● Exercise prompt
Start at the line with "messages found in image" in the records below, stop at the line with "of man page", and return every line in that span exactly, the two end lines included.
**** Available records ****
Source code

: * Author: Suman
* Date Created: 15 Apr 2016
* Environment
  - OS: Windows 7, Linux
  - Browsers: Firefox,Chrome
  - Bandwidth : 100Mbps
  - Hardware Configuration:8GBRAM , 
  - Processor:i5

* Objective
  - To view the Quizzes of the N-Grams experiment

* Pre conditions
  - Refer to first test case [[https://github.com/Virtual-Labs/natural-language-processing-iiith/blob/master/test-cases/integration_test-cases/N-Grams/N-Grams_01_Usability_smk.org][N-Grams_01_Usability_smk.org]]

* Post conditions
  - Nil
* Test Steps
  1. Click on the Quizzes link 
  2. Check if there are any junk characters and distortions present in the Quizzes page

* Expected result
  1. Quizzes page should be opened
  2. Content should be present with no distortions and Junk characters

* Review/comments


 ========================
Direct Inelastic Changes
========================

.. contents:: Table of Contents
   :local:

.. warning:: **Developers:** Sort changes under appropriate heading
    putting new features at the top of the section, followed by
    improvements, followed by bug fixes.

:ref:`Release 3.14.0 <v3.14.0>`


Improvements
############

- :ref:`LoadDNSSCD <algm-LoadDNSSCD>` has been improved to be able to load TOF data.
****
**** Available records ****
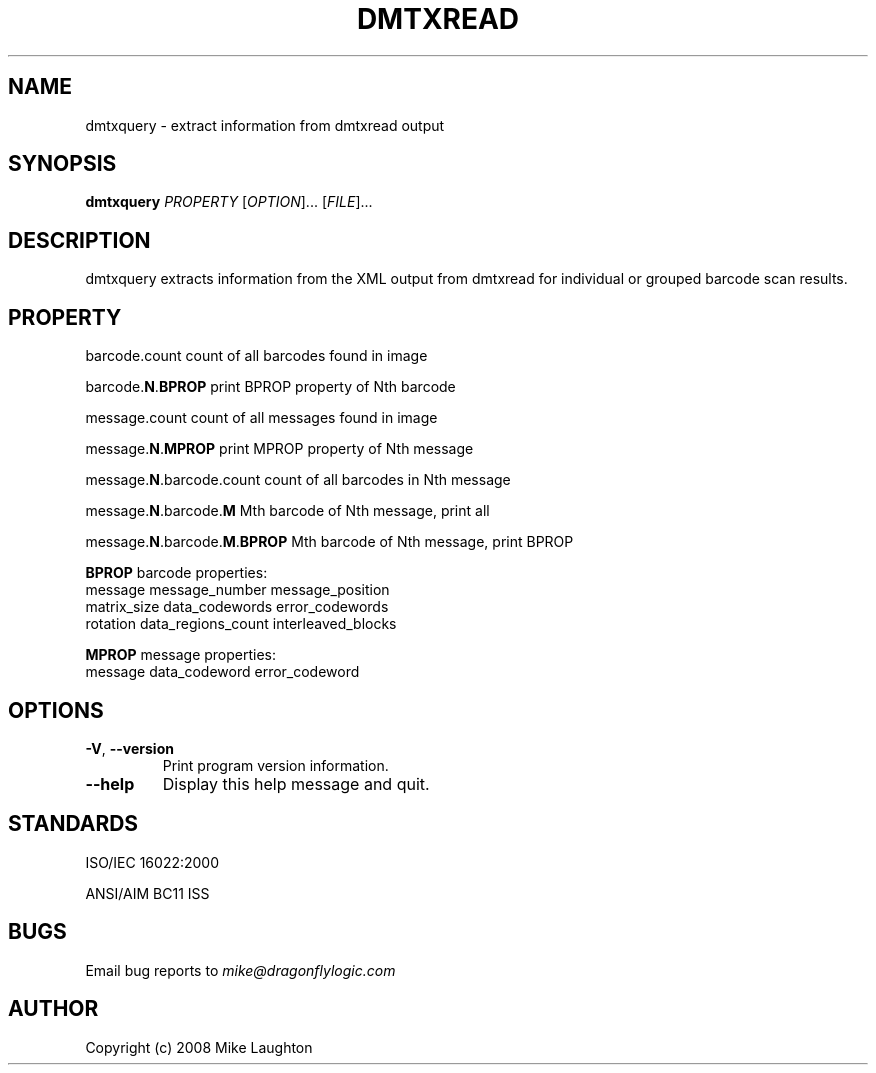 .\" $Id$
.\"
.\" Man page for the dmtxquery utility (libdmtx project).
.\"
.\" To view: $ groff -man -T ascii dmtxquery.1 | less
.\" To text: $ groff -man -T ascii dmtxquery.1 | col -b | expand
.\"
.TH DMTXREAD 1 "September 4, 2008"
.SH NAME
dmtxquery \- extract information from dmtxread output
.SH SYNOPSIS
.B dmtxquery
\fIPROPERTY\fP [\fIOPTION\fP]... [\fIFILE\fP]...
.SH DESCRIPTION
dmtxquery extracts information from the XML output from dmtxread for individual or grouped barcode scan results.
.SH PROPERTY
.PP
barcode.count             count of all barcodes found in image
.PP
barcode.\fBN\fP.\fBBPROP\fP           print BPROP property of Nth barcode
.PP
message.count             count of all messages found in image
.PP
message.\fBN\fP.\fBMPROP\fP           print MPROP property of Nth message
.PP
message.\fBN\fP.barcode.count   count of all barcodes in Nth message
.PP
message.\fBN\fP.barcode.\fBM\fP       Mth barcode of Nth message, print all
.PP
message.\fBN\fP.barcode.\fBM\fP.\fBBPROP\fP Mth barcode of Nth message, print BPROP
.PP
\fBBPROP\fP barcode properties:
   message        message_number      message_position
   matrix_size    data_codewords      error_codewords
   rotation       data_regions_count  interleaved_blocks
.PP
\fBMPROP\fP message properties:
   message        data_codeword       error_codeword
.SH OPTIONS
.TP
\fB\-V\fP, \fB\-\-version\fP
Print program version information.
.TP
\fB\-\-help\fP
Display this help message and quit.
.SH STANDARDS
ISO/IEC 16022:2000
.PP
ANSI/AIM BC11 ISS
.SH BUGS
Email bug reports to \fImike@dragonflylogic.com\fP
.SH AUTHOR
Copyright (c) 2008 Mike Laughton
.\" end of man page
****
● Answer to the exercise
message.count             count of all messages found in image
.PP
message.\fBN\fP.\fBMPROP\fP           print MPROP property of Nth message
.PP
message.\fBN\fP.barcode.count   count of all barcodes in Nth message
.PP
message.\fBN\fP.barcode.\fBM\fP       Mth barcode of Nth message, print all
.PP
message.\fBN\fP.barcode.\fBM\fP.\fBBPROP\fP Mth barcode of Nth message, print BPROP
.PP
\fBBPROP\fP barcode properties:
   message        message_number      message_position
   matrix_size    data_codewords      error_codewords
   rotation       data_regions_count  interleaved_blocks
.PP
\fBMPROP\fP message properties:
   message        data_codeword       error_codeword
.SH OPTIONS
.TP
\fB\-V\fP, \fB\-\-version\fP
Print program version information.
.TP
\fB\-\-help\fP
Display this help message and quit.
.SH STANDARDS
ISO/IEC 16022:2000
.PP
ANSI/AIM BC11 ISS
.SH BUGS
Email bug reports to \fImike@dragonflylogic.com\fP
.SH AUTHOR
Copyright (c) 2008 Mike Laughton
.\" end of man page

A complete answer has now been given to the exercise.